A bicyclist too often doesn't do this. If the intersection is considered a lesser road entry or exit from a main roadway, a bicyclist often glances in each direction, then continues at full speed. This is regardless of stop lines and even stop signs placed there by residential communities. This is regardless of terrified screams from motorists trying to negotiate car traffic on Periwinkle or San-Cap, regardless of the vegetative screens that prevent a clear view for bicyclist or motorist.

Soon we will have the confluence of 12 major traffic exchanges in a very small area -- at the four-way stop between Tarpon Bay and Periwinkle. Already there is a stop for turning traffic there. And, within 200 feet, there are two major zebra crossings, two more entries and exits out of the Bailey's shopping center on the Tarpon Bay side, and then two on Periwinkle, one more from Bailey's and one across the street at the 7-11 and Bank of America.

I won't even go into the additional congestion created by the proximity of the post office. I won't even question the lopsided thinking of city planners who allowed Billy's Bike rental into the Bailey's shopping area. Those considerations are for next season's frustration and anxiety levels at the intersection and crisscrossing through the shopping center parking lot. How could this have been considered a good decision by our city planners who surely must take into consideration traffic congestion when they vote?

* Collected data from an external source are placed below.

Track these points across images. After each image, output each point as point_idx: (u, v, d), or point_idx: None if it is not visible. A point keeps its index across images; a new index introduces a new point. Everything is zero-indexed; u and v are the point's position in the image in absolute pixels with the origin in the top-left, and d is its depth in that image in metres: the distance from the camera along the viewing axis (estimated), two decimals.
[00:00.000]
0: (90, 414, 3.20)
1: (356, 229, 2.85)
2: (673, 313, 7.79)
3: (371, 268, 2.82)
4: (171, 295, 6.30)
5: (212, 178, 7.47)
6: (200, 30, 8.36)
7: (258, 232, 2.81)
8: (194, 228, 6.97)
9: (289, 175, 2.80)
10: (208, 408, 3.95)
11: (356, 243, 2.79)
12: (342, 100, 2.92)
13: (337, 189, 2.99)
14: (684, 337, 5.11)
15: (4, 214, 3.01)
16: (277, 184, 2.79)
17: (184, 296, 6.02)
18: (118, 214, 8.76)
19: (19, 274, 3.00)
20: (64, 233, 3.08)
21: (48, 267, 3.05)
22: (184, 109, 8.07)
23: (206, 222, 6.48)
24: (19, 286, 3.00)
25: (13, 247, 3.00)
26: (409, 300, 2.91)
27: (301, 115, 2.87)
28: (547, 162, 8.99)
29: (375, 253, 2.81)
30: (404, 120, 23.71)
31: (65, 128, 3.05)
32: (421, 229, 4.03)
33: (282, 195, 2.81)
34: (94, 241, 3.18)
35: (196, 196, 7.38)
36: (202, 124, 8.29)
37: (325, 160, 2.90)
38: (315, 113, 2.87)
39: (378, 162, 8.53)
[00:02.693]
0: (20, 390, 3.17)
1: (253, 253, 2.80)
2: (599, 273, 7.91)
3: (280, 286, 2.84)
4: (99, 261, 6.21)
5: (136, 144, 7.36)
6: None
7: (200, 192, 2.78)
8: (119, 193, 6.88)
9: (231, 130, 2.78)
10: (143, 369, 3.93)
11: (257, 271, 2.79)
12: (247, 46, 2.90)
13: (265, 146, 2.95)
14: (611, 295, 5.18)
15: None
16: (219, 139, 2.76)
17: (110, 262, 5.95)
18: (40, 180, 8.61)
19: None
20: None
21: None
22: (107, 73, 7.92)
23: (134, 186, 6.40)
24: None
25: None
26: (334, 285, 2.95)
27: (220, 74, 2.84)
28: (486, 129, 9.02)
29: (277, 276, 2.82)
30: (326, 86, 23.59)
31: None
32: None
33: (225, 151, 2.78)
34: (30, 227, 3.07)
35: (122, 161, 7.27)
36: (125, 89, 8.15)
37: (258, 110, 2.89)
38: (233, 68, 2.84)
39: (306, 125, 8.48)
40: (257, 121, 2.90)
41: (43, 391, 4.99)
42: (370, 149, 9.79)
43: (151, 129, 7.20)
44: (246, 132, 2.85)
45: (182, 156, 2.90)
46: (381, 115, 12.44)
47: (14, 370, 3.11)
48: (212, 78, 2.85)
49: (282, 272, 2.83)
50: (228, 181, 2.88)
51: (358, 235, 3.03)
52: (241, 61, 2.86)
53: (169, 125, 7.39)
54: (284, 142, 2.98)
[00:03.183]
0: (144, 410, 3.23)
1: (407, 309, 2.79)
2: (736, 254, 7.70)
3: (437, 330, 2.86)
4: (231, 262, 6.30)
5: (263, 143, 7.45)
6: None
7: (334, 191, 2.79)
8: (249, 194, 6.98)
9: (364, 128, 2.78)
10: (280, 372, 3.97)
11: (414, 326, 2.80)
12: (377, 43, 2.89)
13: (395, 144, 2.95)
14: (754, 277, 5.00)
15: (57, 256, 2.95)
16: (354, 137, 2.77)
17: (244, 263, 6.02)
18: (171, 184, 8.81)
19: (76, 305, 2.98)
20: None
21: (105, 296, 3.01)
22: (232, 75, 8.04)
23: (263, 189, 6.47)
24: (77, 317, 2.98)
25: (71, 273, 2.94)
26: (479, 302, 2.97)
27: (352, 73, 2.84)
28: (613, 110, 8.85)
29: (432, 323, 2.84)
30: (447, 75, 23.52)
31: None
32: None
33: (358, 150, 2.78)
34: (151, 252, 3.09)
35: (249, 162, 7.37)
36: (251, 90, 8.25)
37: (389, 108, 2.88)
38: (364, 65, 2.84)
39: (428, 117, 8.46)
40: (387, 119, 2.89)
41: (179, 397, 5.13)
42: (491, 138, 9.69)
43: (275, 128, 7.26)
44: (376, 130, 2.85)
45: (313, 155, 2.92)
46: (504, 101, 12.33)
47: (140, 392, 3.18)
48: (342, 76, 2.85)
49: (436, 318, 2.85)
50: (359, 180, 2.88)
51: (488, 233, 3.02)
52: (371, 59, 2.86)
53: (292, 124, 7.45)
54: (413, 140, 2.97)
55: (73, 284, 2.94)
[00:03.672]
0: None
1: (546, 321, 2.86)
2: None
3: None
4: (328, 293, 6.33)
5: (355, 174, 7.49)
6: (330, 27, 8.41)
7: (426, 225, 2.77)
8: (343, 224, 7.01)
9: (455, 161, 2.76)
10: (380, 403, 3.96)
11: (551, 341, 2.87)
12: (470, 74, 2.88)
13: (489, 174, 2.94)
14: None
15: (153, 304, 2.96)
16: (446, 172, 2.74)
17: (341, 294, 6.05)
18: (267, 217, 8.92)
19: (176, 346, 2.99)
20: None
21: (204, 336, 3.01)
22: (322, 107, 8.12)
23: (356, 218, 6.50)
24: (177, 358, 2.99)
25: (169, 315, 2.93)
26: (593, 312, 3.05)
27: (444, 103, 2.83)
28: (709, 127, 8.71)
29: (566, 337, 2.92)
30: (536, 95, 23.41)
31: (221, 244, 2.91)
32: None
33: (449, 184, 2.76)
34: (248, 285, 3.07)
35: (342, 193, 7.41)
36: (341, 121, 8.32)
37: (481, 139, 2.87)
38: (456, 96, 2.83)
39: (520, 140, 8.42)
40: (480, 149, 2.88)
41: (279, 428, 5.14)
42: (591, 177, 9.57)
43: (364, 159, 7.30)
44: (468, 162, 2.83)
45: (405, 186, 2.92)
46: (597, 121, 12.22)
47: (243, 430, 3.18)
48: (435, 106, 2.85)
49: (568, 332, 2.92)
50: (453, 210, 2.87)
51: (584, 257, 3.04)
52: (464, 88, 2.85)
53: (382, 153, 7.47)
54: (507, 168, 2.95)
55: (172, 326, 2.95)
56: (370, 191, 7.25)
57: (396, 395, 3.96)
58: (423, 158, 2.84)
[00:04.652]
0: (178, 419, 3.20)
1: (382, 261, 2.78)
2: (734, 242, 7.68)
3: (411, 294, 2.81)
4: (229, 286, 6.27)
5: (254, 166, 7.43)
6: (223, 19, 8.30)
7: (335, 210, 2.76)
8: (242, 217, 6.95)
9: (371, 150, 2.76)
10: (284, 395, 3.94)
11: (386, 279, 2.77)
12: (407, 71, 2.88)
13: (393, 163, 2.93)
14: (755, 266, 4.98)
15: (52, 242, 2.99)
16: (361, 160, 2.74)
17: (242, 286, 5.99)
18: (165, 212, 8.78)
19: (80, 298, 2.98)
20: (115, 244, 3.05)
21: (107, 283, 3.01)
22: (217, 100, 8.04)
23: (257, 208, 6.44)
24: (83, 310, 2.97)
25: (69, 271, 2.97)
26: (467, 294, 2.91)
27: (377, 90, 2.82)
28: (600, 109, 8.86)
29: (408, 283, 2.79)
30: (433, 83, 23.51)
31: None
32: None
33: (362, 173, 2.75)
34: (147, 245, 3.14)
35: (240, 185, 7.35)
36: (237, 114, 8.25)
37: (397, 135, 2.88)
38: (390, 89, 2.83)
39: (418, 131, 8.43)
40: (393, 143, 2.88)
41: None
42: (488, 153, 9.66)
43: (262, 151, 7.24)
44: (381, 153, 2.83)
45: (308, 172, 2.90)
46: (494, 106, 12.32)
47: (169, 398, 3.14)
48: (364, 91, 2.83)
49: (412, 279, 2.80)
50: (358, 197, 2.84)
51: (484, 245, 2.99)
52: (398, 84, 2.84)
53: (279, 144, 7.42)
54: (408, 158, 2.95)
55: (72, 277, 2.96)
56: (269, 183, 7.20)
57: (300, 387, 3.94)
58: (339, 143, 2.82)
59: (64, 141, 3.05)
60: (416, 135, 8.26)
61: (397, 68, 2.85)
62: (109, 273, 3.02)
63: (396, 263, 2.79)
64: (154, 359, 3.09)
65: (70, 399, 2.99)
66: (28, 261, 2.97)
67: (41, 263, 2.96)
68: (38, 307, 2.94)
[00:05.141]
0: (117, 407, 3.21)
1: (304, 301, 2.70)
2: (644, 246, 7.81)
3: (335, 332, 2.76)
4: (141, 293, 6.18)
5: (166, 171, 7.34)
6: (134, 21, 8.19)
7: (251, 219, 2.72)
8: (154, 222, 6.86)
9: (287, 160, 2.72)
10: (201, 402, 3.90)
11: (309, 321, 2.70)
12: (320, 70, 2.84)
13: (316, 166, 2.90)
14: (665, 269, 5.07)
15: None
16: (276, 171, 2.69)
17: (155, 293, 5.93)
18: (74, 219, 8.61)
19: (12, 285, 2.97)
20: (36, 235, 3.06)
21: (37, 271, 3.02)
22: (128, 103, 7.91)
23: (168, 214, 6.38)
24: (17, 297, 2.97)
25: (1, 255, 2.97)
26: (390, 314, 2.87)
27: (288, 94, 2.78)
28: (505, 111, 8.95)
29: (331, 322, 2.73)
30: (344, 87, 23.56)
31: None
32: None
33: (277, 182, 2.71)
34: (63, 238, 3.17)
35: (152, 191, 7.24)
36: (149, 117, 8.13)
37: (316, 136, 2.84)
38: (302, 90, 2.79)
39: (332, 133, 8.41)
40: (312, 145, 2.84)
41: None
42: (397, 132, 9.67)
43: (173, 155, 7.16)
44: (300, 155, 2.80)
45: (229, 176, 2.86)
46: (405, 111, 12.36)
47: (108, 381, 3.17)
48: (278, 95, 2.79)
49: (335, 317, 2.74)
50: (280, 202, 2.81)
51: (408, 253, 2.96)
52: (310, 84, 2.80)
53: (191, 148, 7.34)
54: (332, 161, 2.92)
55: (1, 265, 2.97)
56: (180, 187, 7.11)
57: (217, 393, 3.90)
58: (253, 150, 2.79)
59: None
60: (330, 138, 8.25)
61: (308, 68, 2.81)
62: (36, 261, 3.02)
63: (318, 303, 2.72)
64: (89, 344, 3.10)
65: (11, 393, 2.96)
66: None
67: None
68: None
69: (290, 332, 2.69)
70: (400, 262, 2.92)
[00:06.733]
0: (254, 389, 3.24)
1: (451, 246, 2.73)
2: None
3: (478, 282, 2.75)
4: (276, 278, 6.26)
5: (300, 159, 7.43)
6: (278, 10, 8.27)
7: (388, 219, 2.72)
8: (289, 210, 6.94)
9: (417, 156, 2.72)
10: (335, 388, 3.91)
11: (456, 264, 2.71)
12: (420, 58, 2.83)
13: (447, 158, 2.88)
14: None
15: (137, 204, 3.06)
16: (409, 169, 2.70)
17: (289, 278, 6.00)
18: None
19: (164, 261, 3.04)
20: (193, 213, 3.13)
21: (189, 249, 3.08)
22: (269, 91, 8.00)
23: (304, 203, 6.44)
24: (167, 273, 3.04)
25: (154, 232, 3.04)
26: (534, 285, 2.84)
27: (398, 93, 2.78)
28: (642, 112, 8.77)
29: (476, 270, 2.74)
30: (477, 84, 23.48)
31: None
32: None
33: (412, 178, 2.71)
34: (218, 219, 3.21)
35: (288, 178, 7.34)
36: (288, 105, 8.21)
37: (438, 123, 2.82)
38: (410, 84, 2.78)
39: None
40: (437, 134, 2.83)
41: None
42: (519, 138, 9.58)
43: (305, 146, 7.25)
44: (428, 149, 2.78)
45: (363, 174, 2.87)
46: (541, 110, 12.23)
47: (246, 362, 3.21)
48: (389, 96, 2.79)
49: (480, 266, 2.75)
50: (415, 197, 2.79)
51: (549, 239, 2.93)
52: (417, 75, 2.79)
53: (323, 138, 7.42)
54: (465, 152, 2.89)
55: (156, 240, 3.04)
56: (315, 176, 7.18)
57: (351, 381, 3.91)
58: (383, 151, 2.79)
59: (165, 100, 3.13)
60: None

We must define when a bicycle is and is not a vehicle on this island. We must define when they must act as pedestrians. Many of our cyclists have not been on a bike in 40 years, many more have not yet reached their fourth birthday. Finally, we have every manner of trike, trailer, and Bimini-topped contraption on this multi-use pathway, along with skate-boarders, roller skaters, and who-knows-what next. They too need clear rules of the road, enforcement and fines.

We do not instruct our users. We make no requirements that all stop lines, signs and crossways require a full stop and, like all pedestrians, bicyclists must walk across. Instead, we have a string of helter-skelter cyclists. At intersections where vehicles are lined up waiting their respective four-way turns, some cyclists, without hesitation, speed across the intersection just as traffic is about to resume, using the opportunity like a yellow light run-through. Then oops, watch out, there's the kid on skates crossing San-Cap, trying to catch up to mommy or big sister. Car brakes jam just in time.

We need rules. We need to enforce them. We need to educate the renter of them before and at the time of the rental. We need to decrease this type of congestion at a major intersection before we experience major tragedy.